This article includes discussion of Alexander disease, dysmyelinogenic leukodystrophy with megalobarencephaly, fibrinoid leukodystrophy, leukodystrophy with diffuse Rosenthal fiber formation, megalencephaly associated with hyaline pan-neuropathy, progressive fibrinoid degeneration of fibrillary astrocytes, adult Alexander disease, infantile Alexander disease, and juvenile Alexander disease. The foregoing terms may include synonyms, similar disorders, variations in usage, and abbreviations.


Alexander disease is a leukodystrophy that may occur at any age. Following the identification of mutations in the glial fibrillary acidic protein (GFAP) gene as the cause of Alexander disease, an increasing number of adult patients have been identified. The disease is caused by a combination of the formation of characteristic aggregates, called Rosenthal fibers, and the sequestration of the protein chaperones alpha B-crystallin and HSP27 into Rosenthal fibers. GFAP levels are consistently in the CSF of patients with Alexander disease. The diagnosis is strongly suggested by MRI and confirmed by GFAP gene analysis. Cerebrospinal fluid GFAP levels are an important disease biomarker. Current therapeutic efforts are geared towards reducing the expression of the mutated GFAP allele by using antisense oligonucleotides.

Key points

• Alexander disease is an autosomal dominant glial cell disease caused most often by de novo heterozygous mutations in the GFAP gene.

• Alexander disease is a leukodystrophy in young children but may present as a glial tumor in older patients and adults.

• In children in particular, a large head or an MRI with specific abnormalities, including spinal cord atrophy, should suggest the diagnosis.

• Based on the age of onset and the location of the GFAP mutation, one can divide Alexander disease in 2 subtypes with distinct average life expectancy.

• Antisense suppression of GFAP is being developed as a treatment for Alexander disease.

Historical note and terminology

The disorder known as Alexander disease is a rare leukodystrophy that occurs in an infantile, juvenile, and adult onset form (43; 05; 02; 17; 39; 45; 20; 30). For many years it was not clear whether all forms were manifestations of the same disorder, but today all 3 forms are believed to be caused by heterozygous, dominant mutations in the gene for GFAP, a component of astrocytic intermediate filaments (06; 32; 42; 11; 35; 36). The first reported case of this disorder was described as "progressive fibrinoid degeneration of fibrillary astrocytes" in an infant with mental retardation and hydrocephalus (01).
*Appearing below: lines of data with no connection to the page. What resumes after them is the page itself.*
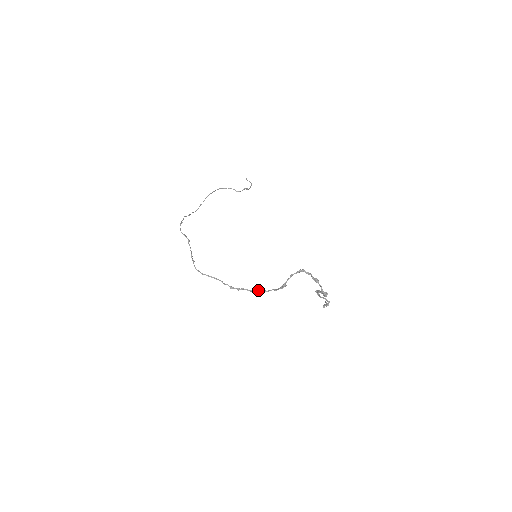
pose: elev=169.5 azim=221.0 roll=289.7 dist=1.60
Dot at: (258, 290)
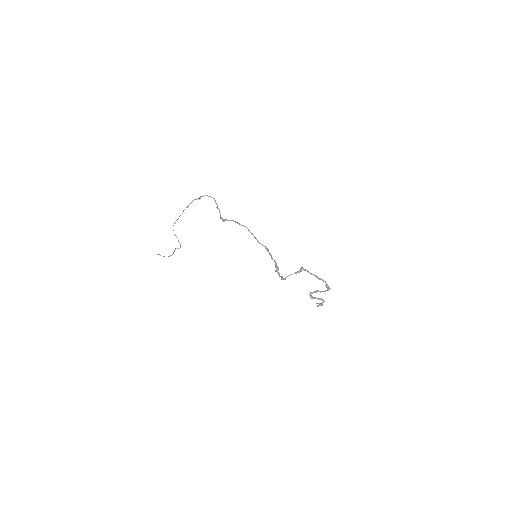
Dot at: (278, 268)
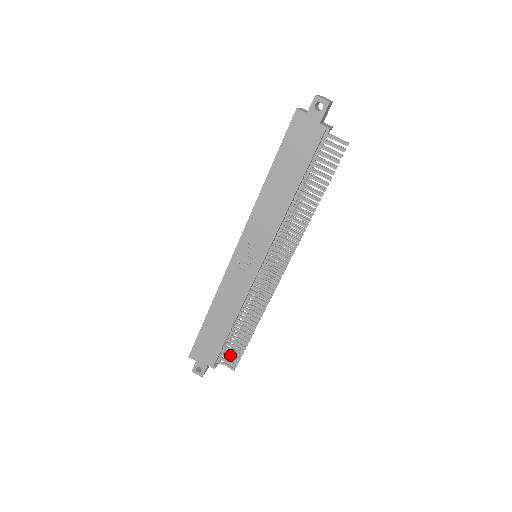
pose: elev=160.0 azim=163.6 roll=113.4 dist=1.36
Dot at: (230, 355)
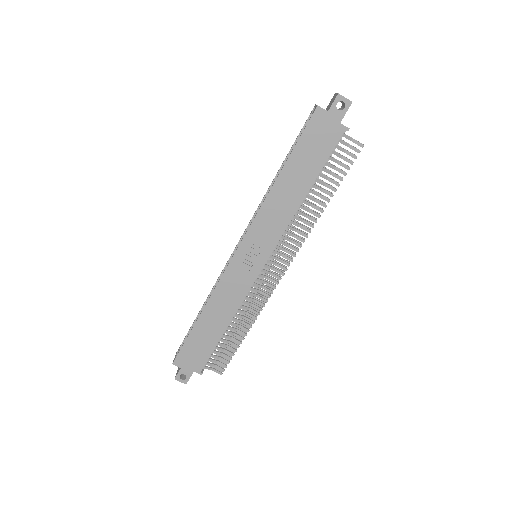
Dot at: (217, 359)
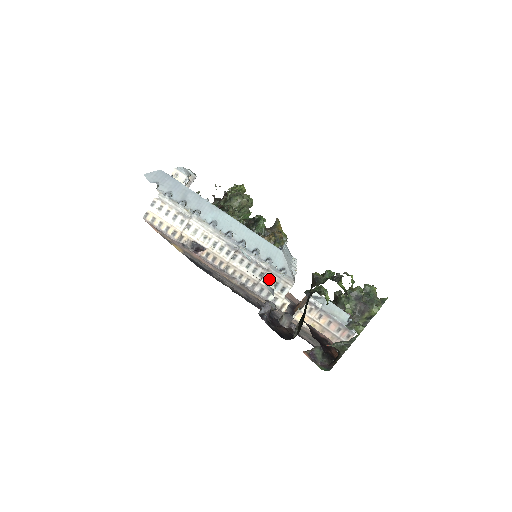
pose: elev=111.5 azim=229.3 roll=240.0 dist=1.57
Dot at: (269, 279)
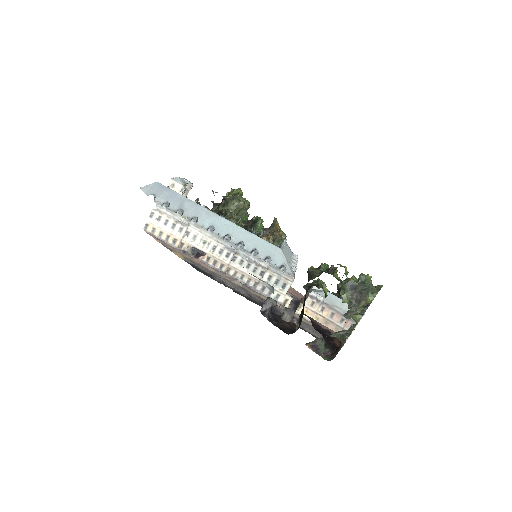
Dot at: (270, 277)
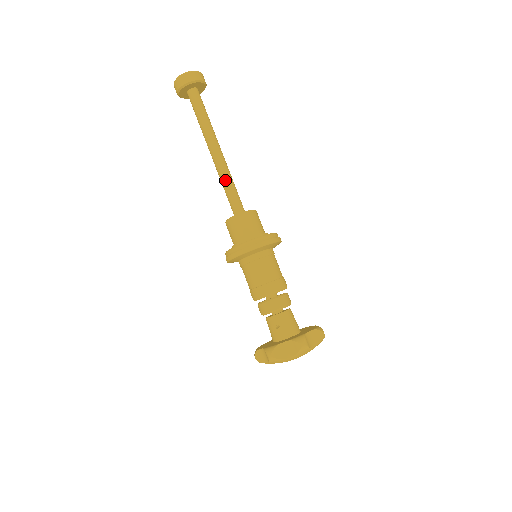
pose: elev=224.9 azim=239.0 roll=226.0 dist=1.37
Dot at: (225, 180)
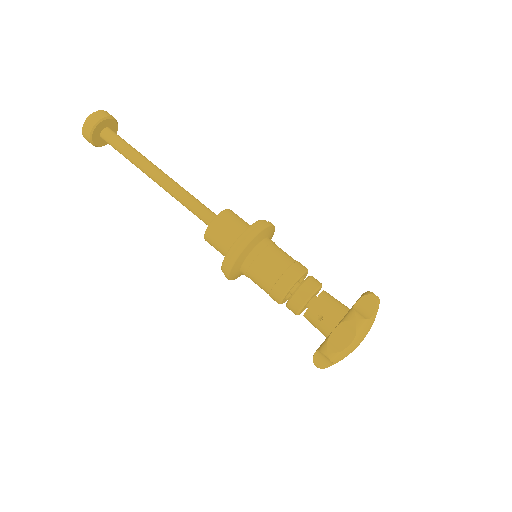
Dot at: (181, 197)
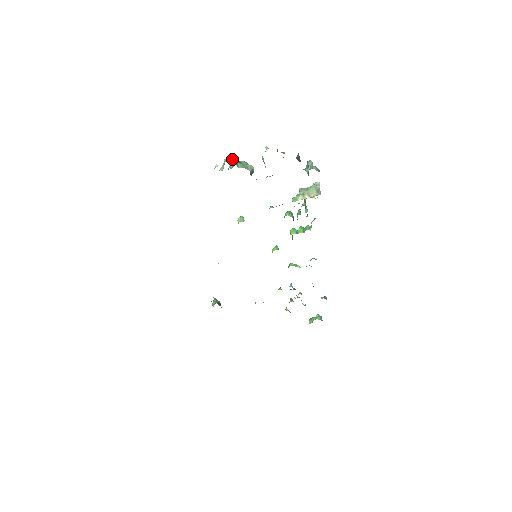
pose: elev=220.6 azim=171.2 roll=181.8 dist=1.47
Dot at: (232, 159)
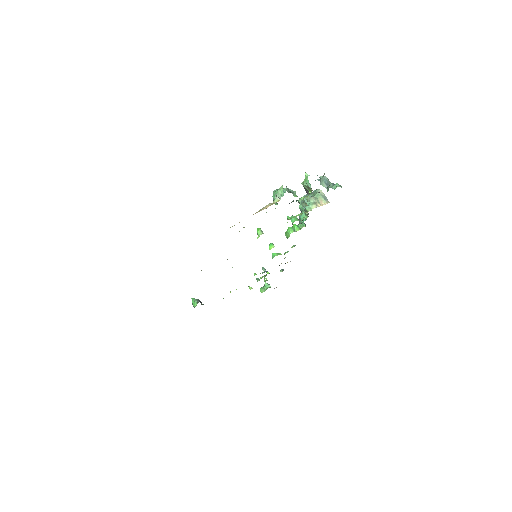
Dot at: (287, 190)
The disorder’s defining feature has always been the widespread presence of abnormal astrocytic inclusions within the brain called Rosenthal fibers. The disorder has also been called "megalencephaly associated with hyaline pan-neuropathy," "fibrinoid leukodystrophy," "leukodystrophy with diffuse Rosenthal fiber formation," and "dysmyelinogenic leukodystrophy with megalobarencephaly.

An adult form of Alexander disease has been described (10; 17; 45). Its pathology closely resembles the pathology of Alexander disease in children, with widespread and abundant Rosenthal fibers. However, the adult disorder is rare, varied, and has been described in adults from their late teens up 82 years of age, both with and without clinical neurologic symptoms. The presentations are highly variable and sometimes resemble multiple sclerosis. The so-called adult Alexander disease patients present with later onset or longer survival than do individuals suffering from the juvenile form of this disorder. Among the adult patients, a much greater tendency toward familial incidence is observed than in those with childhood onset, and in some cases there may be autosomal dominant inheritance (33). Three adult family members with palatal myoclonus and spinal cord atrophy, but without pathological evaluation, were all found to have the same heterozygous glial fibrillary acidic protein mutation (36). A presentation with severe vocal cord paralysis during sleep has been described (16).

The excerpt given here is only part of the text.